Shea is among Ghana’s list of top resources, and according to the Global Shea Alliance’s Managing Director, Joseph Funt, the demand for shea internationally is expected to increase over the next couple of years.
“In the northern region, most of the farming activity was done by the men. The shea was reserved for the women,” said the imam of Tamale’s Central Mosque, Hussein Lakaria.
Because of this female tradition, women throughout the region are forming shea cooperatives. The work done provides for both the women’s financial needs and the needs of major foreign companies buying the shea, which include The Body Shop, Hershey’s, and Burt’s Bees.
Although shea is primarily known for cosmetology purposes, 90 percent of shea goes into food products.
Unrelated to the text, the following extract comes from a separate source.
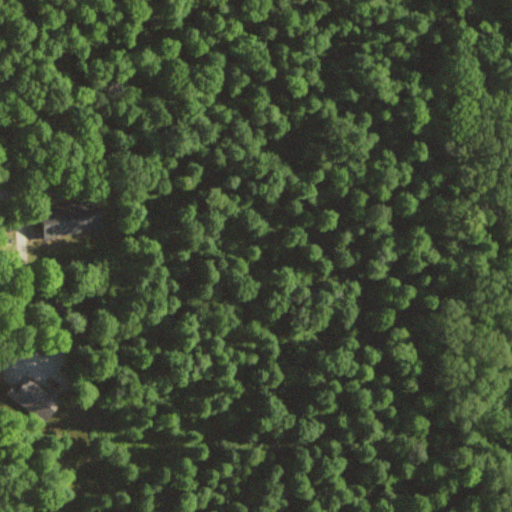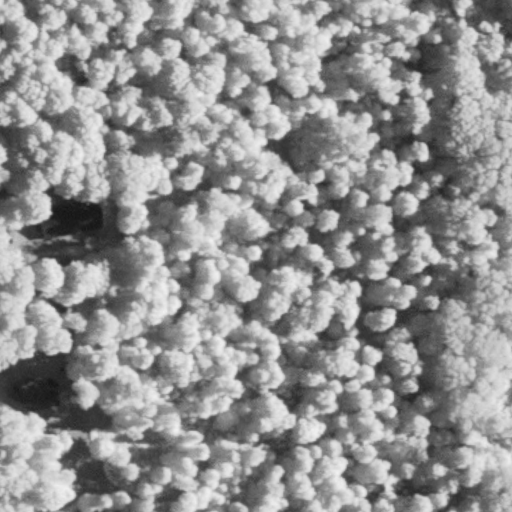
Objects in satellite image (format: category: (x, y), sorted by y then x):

An estimated market value of $120 million of shea is exported from West Africa annually, according to the Global Shea Alliance.
In order to avoid the exploitation of workers, programs are based on sustainability models that ensure that the women are always in control of the cooperatives.
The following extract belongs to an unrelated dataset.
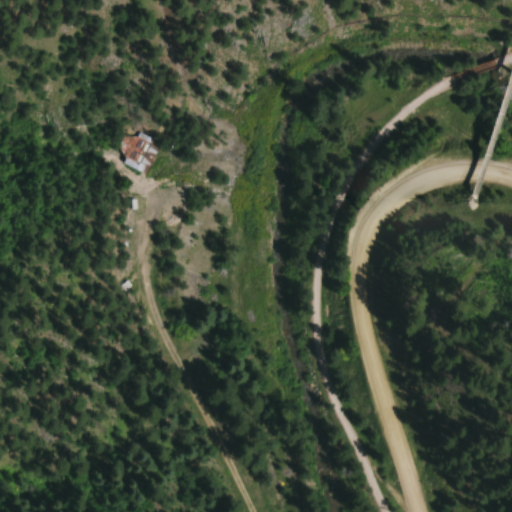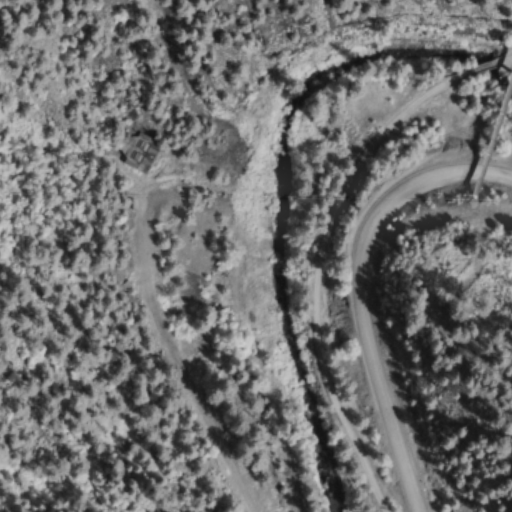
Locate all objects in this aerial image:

Because the price of shea nuts can fluctuate within a month, the women at Tieuhusuma Shea Butter Processing Centre negotiate their wages based on what they and the managers believe is fair, said Festus Teviv, the quality manager of the cooperative. The women are also only permitted to work from 8 a.m. to 6 p.m., but are encouraged to choose their own work schedule within those hours to best fit their personal and work related needs.
Buyers are also in the position to bargain. “There are no really fixed prices. If we get a buyer and they inquirer about the current price of nuts, we strike a deal with them,” said Teviv.
Oftentimes, these prices are based off of the needs of the local community. Farmers price and sell the shea based on food security in their area. Therefore, when there is a need for food, prices will drop.
“Most of the shea nut season coincides with the period that we have food sufficiency. Because there’s food available during the time of the shea nut production, farmers are able to store shea nuts until a time it is reasonable to sell,” said Lakaria.
Ghana leads West Africa in the growing shea business, exporting nearly 90,000 pounds annually, according to the West Africa Trade Hub. With the demand of shea remaining high, Lakaria says shea producers “are under no pressure to sell immediately for any reason.”